The first steps of “Inception’s” 100 million dollar viral campaign included the launch of an intriguing website with only the presence of a spinning top. This ominous top began spinning at www.mind-crime.com, on August 21st 2009, and did nothing but enticed fans to seek out the first official trailer. After surfing the web in anticipation all weekend, eager fans had to settle for a brief teaser.
Fans had to wait four more months for any more word from Warner Brothers, but in December the top in the banner above started to slow down. Die hard Christopher Nolan fans reported that the once relentlessly spinning top was about to topple over, and when it did a link brought fans to the campaign’s next step.
Fans in search of insights to “Inception” were brought to a video game where they could either design mazes that other players could try to solve, or try to solve mazes that other players had created. This addicting game also served as a portal to release posters and images for the movie. This initial launch of the game was incomplete and kept players waiting for additional levels and viral clues to follow.
After the release of Mind Crime, posters and movie stills were released slowly, and orchestrated in a way that highlighted the overall theme of secrecy and adventure. Seemingly important aspects of the movie were utilized in scavenger hunts, contests, interactive advertisements, and always demanded a viewers full attention. “Inception’s” adventurous attitude was dialed right into Verizon’s Droid phones with the Protect Your Dreams app. This interactive application gave fans a chance to play games that promoted the movie’s music, themes, actors and Verizon.

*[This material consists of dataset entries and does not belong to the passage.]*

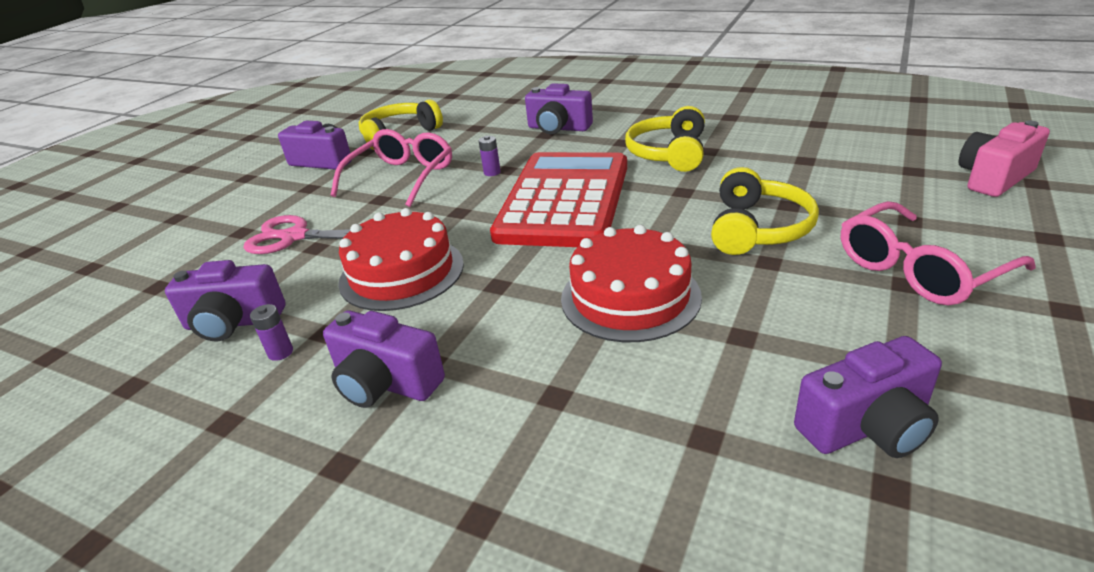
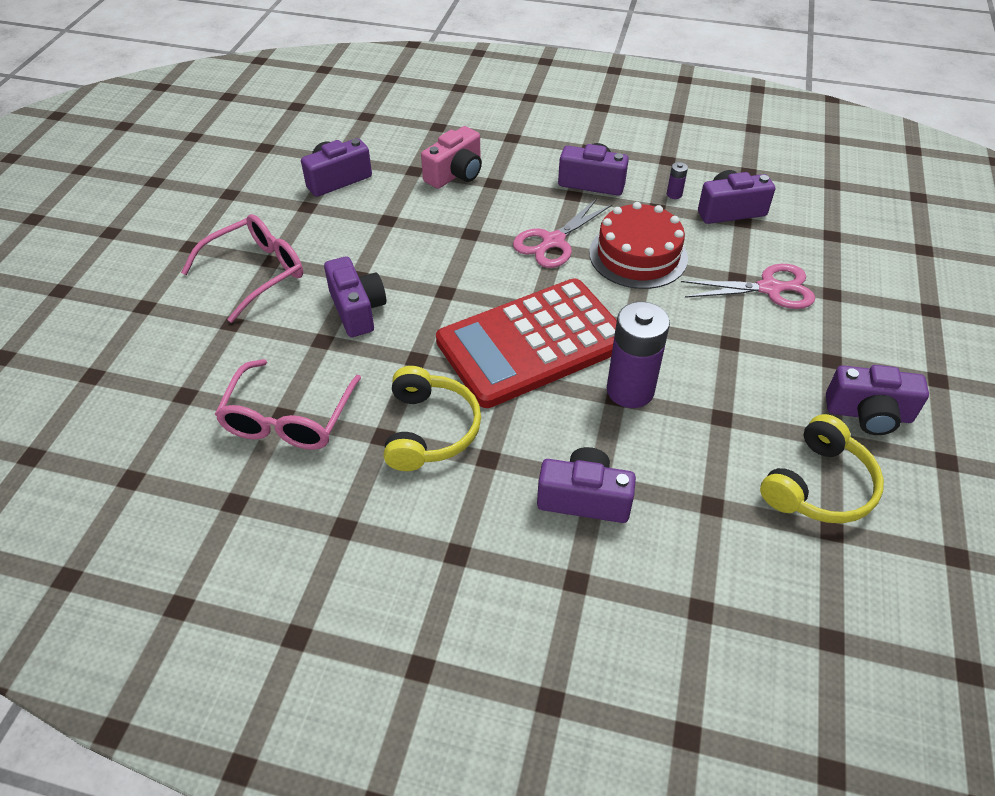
camera: 165 degrees right, 15 degrees up
pink glasses [331,129,452,207] -> pink glasses moved to [215,359,361,450]
purple battery [479,136,501,176] -> purple battery [607,302,670,408], size x2.44
red calculator [490,152,627,247] -> red calculator turned 60 degrees clockwise [436,278,617,408]
red cake [561,225,702,342] -> none
yellow headphones [711,167,819,255] -> purple camera [324,256,386,337]
pink camera [959,121,1050,197] -> pink camera moved to [421,126,482,189]
none -> pink scissors [513,198,612,268]

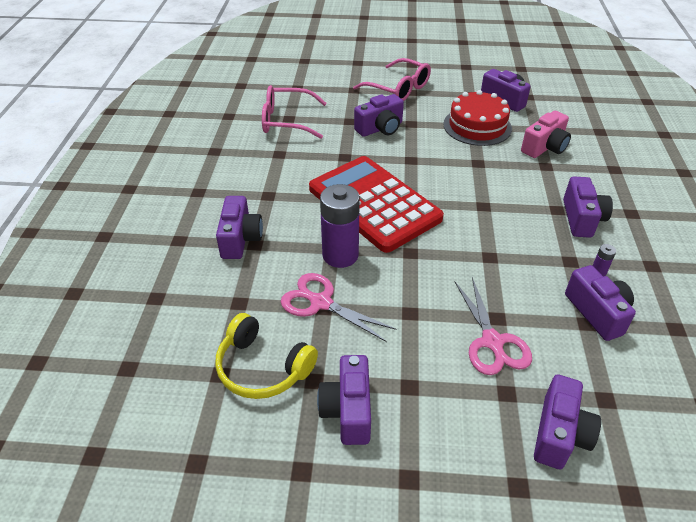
camera: 80 degrees right, 5 degrees down
yellow headphones [383,366,481,471] -> none
pink camera [421,126,482,189] -> pink camera turned 75 degrees counterclockwise [521,111,571,158]
pink scissors [513,198,612,268] -> pink scissors moved to [281,273,396,342]
red cake [589,202,688,289] -> red cake moved to [443,90,512,146]
none -> purple camera [534,374,601,470]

“Inception’s” success has been attributed to the overall distinctiveness of its plot, settings, and unrelenting entertainment value, and those qualities will always create a substantial buzz. When analyzing the overall success of the film, don’t forget that the marketing style utilized drew fans in, making them feel as if they were apart of the action. Because “Inception’s” marketing alone provided entertainment value of such a high standard fans had no choice but to be swept up in the excitement.